▶ [PAGE TEXT]:

Short Attention Span Theatre - The Press Forgets The War

According to the Project For Excellence in Journalism coverage of the Iraq War have dropped to only 3% of all news stories. Of those stories, here is a breakdown.
  • Daily Violence - 46.9%
  • Other Themes (?) - 21.2%
  • Pessimistic Themes - 15.8%
  • Balanced Themes - 7.8%
  • Optimistic Themes - 4.6%
  • Straight Facts - 3.8%

So much for the rosy coverage of the war.

On the News Hour, journalists are explaining why the press no longer reports on the war.
  • We are running out of interesting ways to tell the story
  • The drama has gone, the Bush Administration policy will not change.
  • This is a long term story that will develop over time and is difficult to report on a daily basis.
  • It's dangerous.
  • We don't want to risk Iraqi lives by reporting on them.
  • It's hard.
  • It's controversial.
  • We're running out of ways to report the story.
  • It's expensive.
  • We'll talk about in November.
  • The public doesn't care.
  • It's the economy stupid.
  • It's the election stupid.
  • It's not bleeding, so it's not leading.

Check tomorrow's transcript of The News Hour with Jim Lehrer and see if I got it right.

For a human side of the war seldom reported, see Anne Garrels' report on young Americans who have voluntarily returned to Iraq, not so much out of patriotism, but compassion for the Iraqi people. It's a shame these people and many like them are so poorly served by mainstream media and our elected leaders. Anne is a bright spot in the dismal landscape of "me too" journalism.

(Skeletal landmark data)
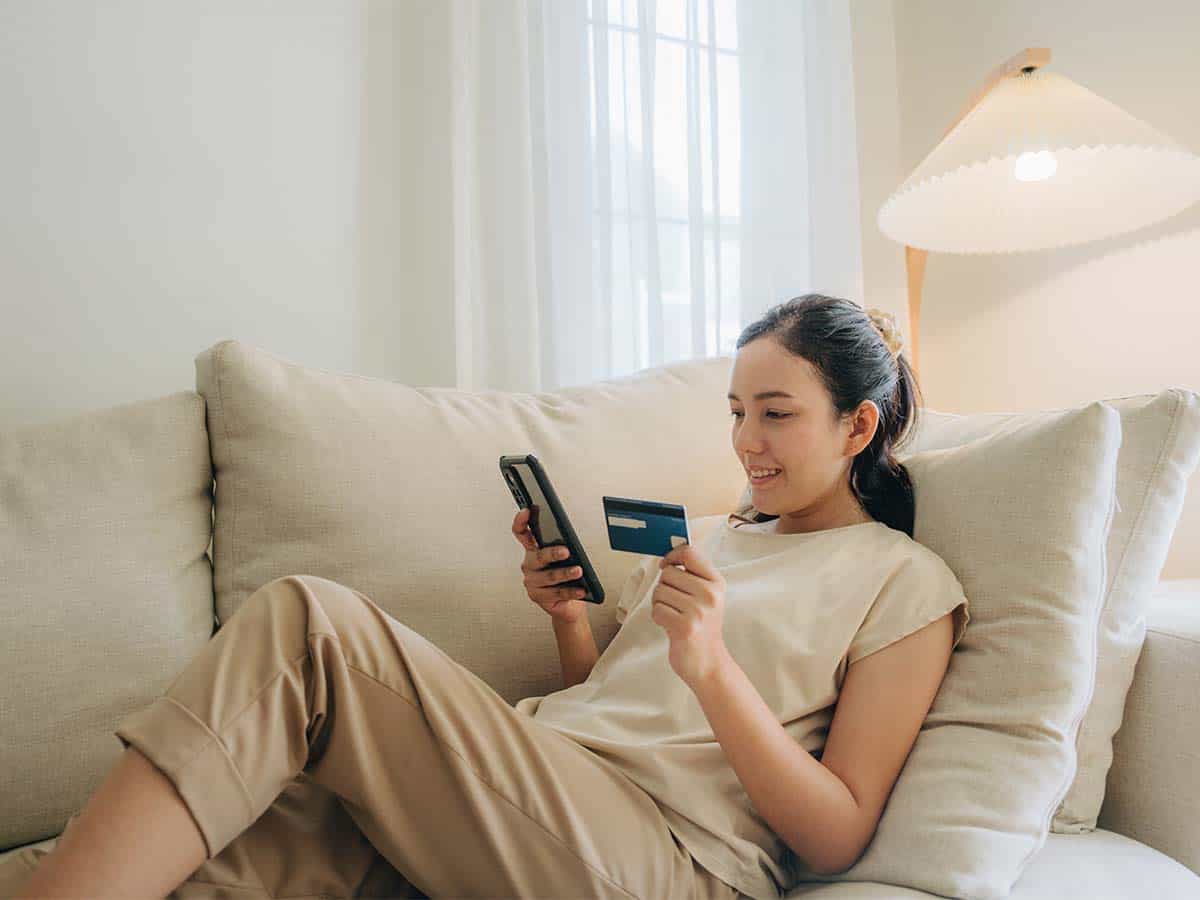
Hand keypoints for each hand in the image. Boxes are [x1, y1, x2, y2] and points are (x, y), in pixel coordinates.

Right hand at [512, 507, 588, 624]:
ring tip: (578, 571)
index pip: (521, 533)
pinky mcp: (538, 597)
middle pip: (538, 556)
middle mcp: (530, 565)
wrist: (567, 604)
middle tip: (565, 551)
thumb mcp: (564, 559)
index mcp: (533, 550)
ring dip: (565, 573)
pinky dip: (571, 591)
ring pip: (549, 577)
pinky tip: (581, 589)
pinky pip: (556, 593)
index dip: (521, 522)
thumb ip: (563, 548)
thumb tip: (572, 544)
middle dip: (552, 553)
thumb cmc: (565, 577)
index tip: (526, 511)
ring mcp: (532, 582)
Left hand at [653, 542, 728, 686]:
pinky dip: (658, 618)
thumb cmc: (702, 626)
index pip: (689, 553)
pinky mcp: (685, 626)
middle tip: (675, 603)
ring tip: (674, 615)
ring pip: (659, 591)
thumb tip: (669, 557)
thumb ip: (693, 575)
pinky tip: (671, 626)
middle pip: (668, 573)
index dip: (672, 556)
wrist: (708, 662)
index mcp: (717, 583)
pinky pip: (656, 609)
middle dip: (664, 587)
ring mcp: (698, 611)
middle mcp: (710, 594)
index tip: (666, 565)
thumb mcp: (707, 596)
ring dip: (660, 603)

▶ [TASK INSTRUCTIONS]:
A: List every coverage category in the breakdown given in the post about press coverage of the Iraq War, with its percentage.
B: Please retype the post about press coverage of the Iraq War, starting at "According to the" and ending at "on the war.".
These records have no connection to the post about press coverage of the Iraq War.

▶ [ANSWERS TO EACH TASK]:
A:
- Daily Violence: 46.9%
- Other Themes (?): 21.2%
- Pessimistic Themes: 15.8%
- Balanced Themes: 7.8%
- Optimistic Themes: 4.6%
- Straight Facts: 3.8%

B:
According to the Project For Excellence in Journalism coverage of the Iraq War have dropped to only 3% of all news stories. Of those stories, here is a breakdown.
  • Daily Violence - 46.9%
  • Other Themes (?) - 21.2%
  • Pessimistic Themes - 15.8%
  • Balanced Themes - 7.8%
  • Optimistic Themes - 4.6%
  • Straight Facts - 3.8%

So much for the rosy coverage of the war.

On the News Hour, journalists are explaining why the press no longer reports on the war.